═══ RAW DATA

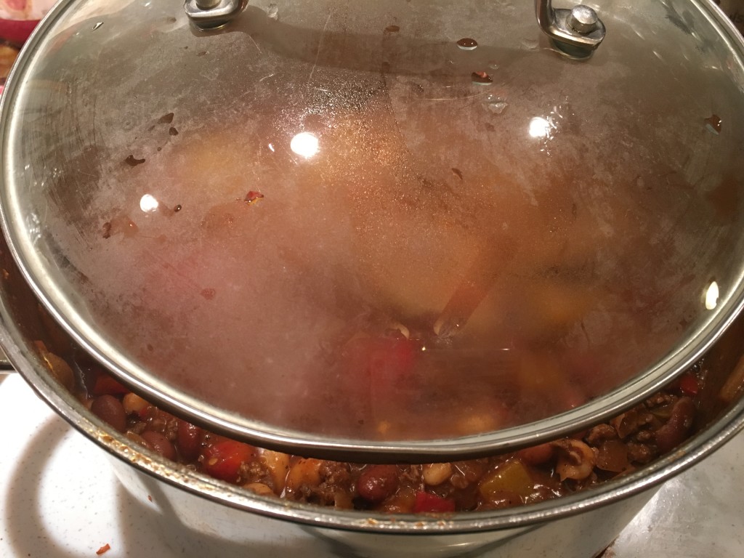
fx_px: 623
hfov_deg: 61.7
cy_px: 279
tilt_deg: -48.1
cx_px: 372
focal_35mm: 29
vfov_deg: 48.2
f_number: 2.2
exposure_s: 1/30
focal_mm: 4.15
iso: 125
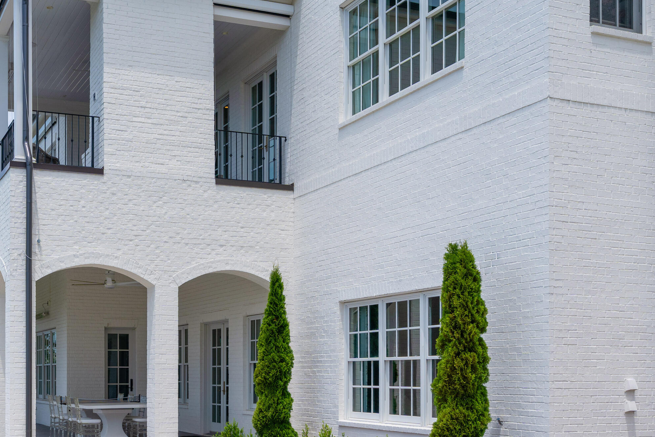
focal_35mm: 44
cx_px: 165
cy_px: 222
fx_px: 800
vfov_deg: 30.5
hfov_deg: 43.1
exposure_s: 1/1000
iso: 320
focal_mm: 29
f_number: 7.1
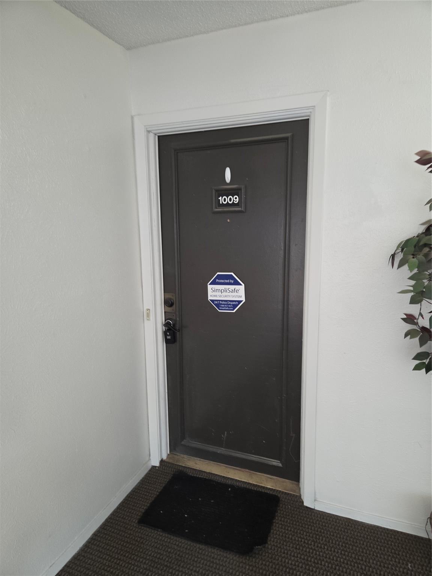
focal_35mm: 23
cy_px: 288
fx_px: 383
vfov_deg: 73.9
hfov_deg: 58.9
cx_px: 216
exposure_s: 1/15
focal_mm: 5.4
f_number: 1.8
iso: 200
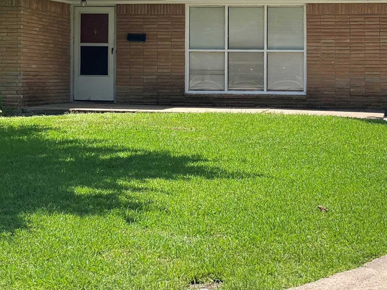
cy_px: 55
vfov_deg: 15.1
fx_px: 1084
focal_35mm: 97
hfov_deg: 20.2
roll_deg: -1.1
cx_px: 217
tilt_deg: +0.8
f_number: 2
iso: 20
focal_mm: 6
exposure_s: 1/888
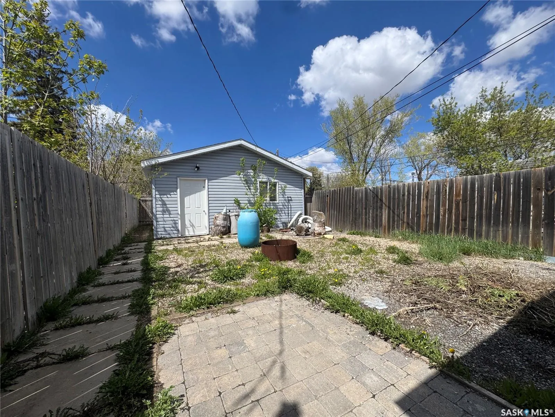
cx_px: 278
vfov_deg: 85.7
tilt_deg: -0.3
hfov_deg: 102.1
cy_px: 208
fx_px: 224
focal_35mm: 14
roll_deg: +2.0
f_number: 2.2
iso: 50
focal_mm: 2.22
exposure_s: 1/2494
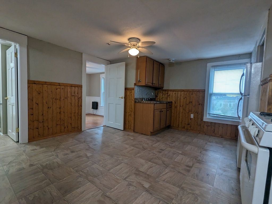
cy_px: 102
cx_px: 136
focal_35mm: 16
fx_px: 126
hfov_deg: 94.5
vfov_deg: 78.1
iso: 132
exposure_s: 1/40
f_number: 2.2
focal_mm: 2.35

══════

* ACTIVITY *
All of the entries above should be copied exactly, with the images left out.

* WORKED SOLUTION *
fx_px: 623
hfov_deg: 61.7
cy_px: 279
tilt_deg: -48.1
cx_px: 372
focal_35mm: 29
vfov_deg: 48.2
f_number: 2.2
exposure_s: 1/30
focal_mm: 4.15
iso: 125
focal_35mm: 44
cx_px: 165
cy_px: 222
fx_px: 800
vfov_deg: 30.5
hfov_deg: 43.1
exposure_s: 1/1000
iso: 320
focal_mm: 29
f_number: 7.1
focal_35mm: 23
cy_px: 288
fx_px: 383
vfov_deg: 73.9
hfov_deg: 58.9
cx_px: 216
exposure_s: 1/15
focal_mm: 5.4
f_number: 1.8
iso: 200
cy_px: 55
vfov_deg: 15.1
fx_px: 1084
focal_35mm: 97
hfov_deg: 20.2
roll_deg: -1.1
cx_px: 217
tilt_deg: +0.8
f_number: 2
iso: 20
focal_mm: 6
exposure_s: 1/888
cx_px: 278
vfov_deg: 85.7
tilt_deg: -0.3
hfov_deg: 102.1
cy_px: 208
fx_px: 224
focal_35mm: 14
roll_deg: +2.0
f_number: 2.2
iso: 50
focal_mm: 2.22
exposure_s: 1/2494
cy_px: 102
cx_px: 136
focal_35mm: 16
fx_px: 126
hfov_deg: 94.5
vfov_deg: 78.1
iso: 132
exposure_s: 1/40
f_number: 2.2
focal_mm: 2.35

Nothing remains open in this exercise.